No, you can increase also the _throughput_ (= the number of sectors handled in a given -large- period of time) by adding pauses shorter than the seek time. To be more specific - let's have two readers: A and B, each reading from its own part of the disk [A], and [B], respectively. For the sake of simplicity let's assume that two subsequent operations within the area [A] or within the area [B] do not require seek and are fast, while the read from the area [A] followed by the read from the area [B] requires seek, which is much slower. Then it is definitely better from the throughput point of view to issue the operations in the following order:

[A]-pause-[A]-seek-[B]-pause-[B]-seek-[A]-pause-[A]-...

than the "no-pause" variant of

[A]-seek-[B]-seek-[A]-seek-[B]-seek-...

It is not a bursty workload or a response-time-critical workload. It is an "unlimited supply of work" batch workload by my definition. And it has higher throughput with the pauses added than without them.

The CFQ "low latency" mode

Posted Oct 13, 2009 0:22 UTC (Tue) by giraffedata (guest, #1954) [Link] (1 responses)

OK, I'll buy that. Letting the disk sit idle can improve the throughput capacity for a limited workload like that (limited not because there are times when there is no work available but because there are only two streams and each apparently doesn't want to have more than one I/O at a time outstanding).

What I was thinking is that when people ask about disk throughput (capacity), it's usually on a system that drives the disk a lot harder than that -- i.e. the disk's basic capacity is in question. That means requesters throw large amounts of I/O at the disk and the speed is then determined by how quickly the disk can move the I/Os through.

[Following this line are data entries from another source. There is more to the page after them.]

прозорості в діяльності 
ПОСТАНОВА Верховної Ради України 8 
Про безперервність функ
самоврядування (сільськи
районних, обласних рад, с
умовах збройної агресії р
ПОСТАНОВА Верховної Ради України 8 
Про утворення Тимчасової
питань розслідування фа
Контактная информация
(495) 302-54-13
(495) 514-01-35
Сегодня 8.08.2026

In the A-B scenario you describe, I would ask about the disk's response time, not its throughput, because it's the waiting for a response that governs the speed of this system.

The CFQ "low latency" mode

Posted Oct 13, 2009 18:06 UTC (Tue) by dlang (guest, #313) [Link]

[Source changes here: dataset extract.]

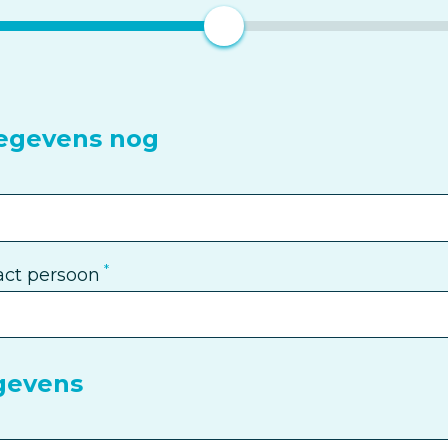
gegevens nog
ct persoon
gevens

it's not necessarily as different as you are making it out to be.

remember that seeks are _expensive_, you can transfer a LOT of data in the time of one seek that you can avoid doing.

so throughput optimizations like this can be relevant to the total disk response capabilities.

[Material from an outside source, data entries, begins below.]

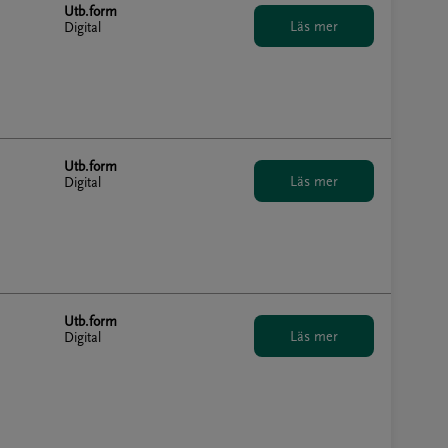
Utb.form
Digital
Utb.form
Digital
Utb.form
Digital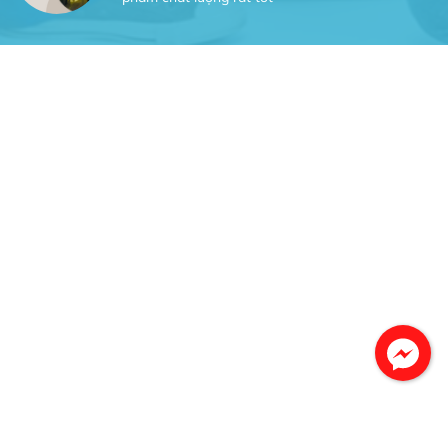
Gia Đình lắp máy nóng lạnh
Gia Đình chúng tôi rất hài lòng dịch vụ tại
website
Anh An
Dự án nhà phố đẹp lên nhờ đội thợ điện từ dịch
vụ
Dịch vụ MoTor
Tôi hài lòng quấn motor đẹp và đúng ý
Công Trình lắp hệ thống máy lạnh
sản phẩm chất lượng rất tốt sản phẩm chất
lượng rất tốt sản phẩm chất lượng rất tốt sản
phẩm chất lượng rất tốt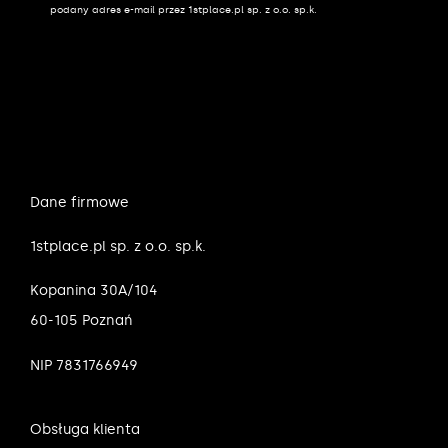
podany adres e-mail przez 1stplace.pl sp. z o.o. sp.k.
Dane firmowe
1stplace.pl sp. z o.o. sp.k.
Kopanina 30A/104
60-105 Poznań
NIP 7831766949
Obsługa klienta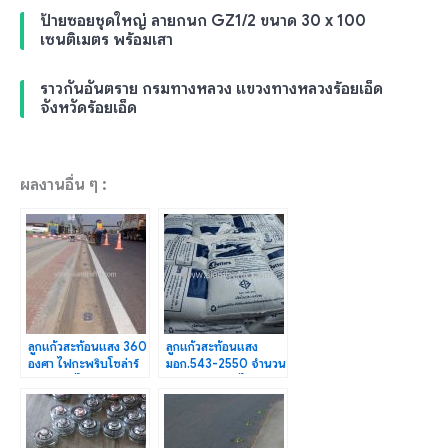
ป้ายซอยชุดใหญ่ ลายกนก GZ1/2 ขนาด 30 x 100
เซนติเมตร พร้อมเสา
ราวกันอันตราย กรมทางหลวง แขวงทางหลวงร้อยเอ็ด
จังหวัดร้อยเอ็ด
ผลงานอื่น ๆ :
ลูกแก้วสะท้อนแสง 360
ลูกแก้วสะท้อนแสง
องศา ไฟกะพริบโซล่าร์
มอก.543-2550 จำนวน
เซลล์ ก้าวไกลแก๊ส
5,000 กก. ส่งไป
จ.ลำปาง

The CFQ "low latency" mode

Posted Oct 15, 2009 14:50 UTC (Thu) by guest (guest, #2027) [Link] (1 responses)

That only works if both readers issue requests without waiting for results. That's not how programms usually work - if they issue a read request, they wait for it to succeed before sending the next read.

Anyway, if you have such workloads and you do *not* pause, what happens? You perform the first seek to A, read, A, seek to B, read B and in the meantime, more requests for A have arrived. If it's only one, you still seem to be fast enough despite seeking - just seek back to A and go on. If the seek takes too long, multiple request should have been queued already and you can coalesque them and handle them with one seek.

IMHO, letting a disk stay idle when there's work to do is wrong!

The CFQ "low latency" mode

Posted Oct 15, 2009 17:57 UTC (Thu) by efexis (guest, #26355) [Link]

"letting a disk stay idle when there's work to do is wrong!"

Except that the disk is as good as idle while it's seeking... you can't read or write while it's happening.

I already know this to be true, I come across it on a server I part manage, which tries to schedule backups for several sites all at once. The disk thrashes, it grinds to a halt, and it takes forever to finish. So, I wrote a small bash script that when the load gets high, sends a STOP signal to all the backup processes, and then sends just one of them a CONT signal, so only that one process is running. Every few seconds it will STOP that task, and CONT a different one. The backups complete in a much shorter time, and system responsiveness is much better while it's happening. Why? Because the heads don't move away from the current reader's position as often, even though it does that same issue-read, wait, process, issue-read, wait, process etc... read pattern. So, with the amount of time the drive spends seeking reduced, the SAME drive is able to complete the SAME amount of work in LESS time with LESS effect on the rest of the system.

This is just a fact, it's real, it works, as much as it may sound counter-intuitive to you, the numbers don't lie.